## Stored records
%%

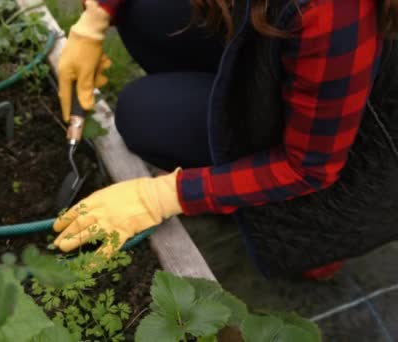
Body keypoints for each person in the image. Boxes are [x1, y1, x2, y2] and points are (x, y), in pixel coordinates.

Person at [52, 0, 398, 280]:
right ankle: (225, 116)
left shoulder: (336, 12)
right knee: (143, 12)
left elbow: (309, 168)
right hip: (275, 36)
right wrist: (96, 17)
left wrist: (165, 195)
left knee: (141, 115)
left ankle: (318, 243)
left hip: (346, 140)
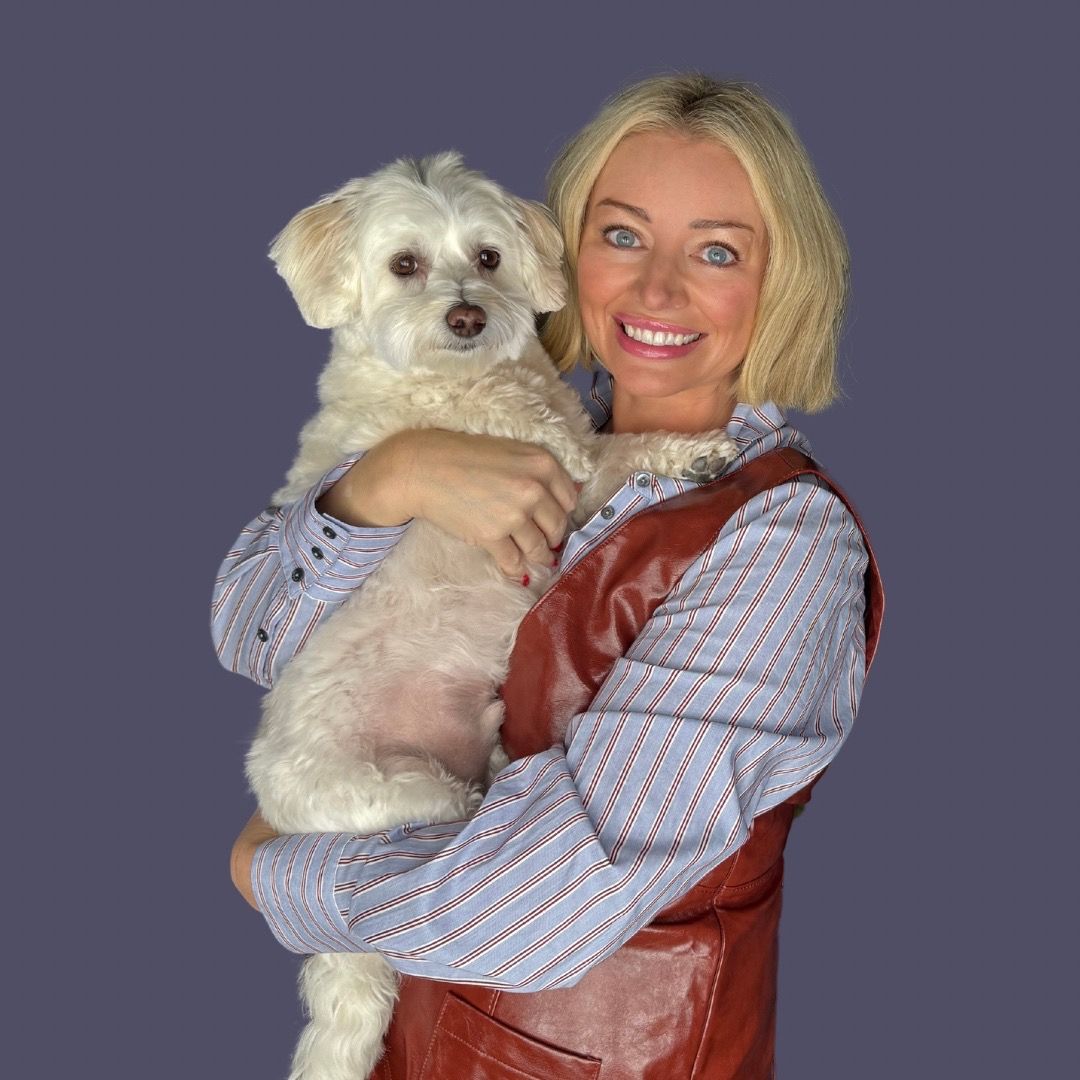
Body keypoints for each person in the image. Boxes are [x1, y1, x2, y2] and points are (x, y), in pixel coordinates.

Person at [215, 73, 883, 1077]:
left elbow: (538, 913)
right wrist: (383, 484)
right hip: (418, 1040)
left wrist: (270, 872)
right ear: (567, 254)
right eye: (622, 235)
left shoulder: (781, 543)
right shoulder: (522, 438)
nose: (657, 290)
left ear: (784, 280)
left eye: (716, 251)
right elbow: (250, 639)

%%

Your answer should hold the line with "right shoulder: (522, 438)" and each line after it to the end of the data, retyped exactly. Include no other lines.

right shoulder: (522, 438)
nose: (657, 290)
left ear: (784, 280)
left eye: (716, 251)
right elbow: (250, 639)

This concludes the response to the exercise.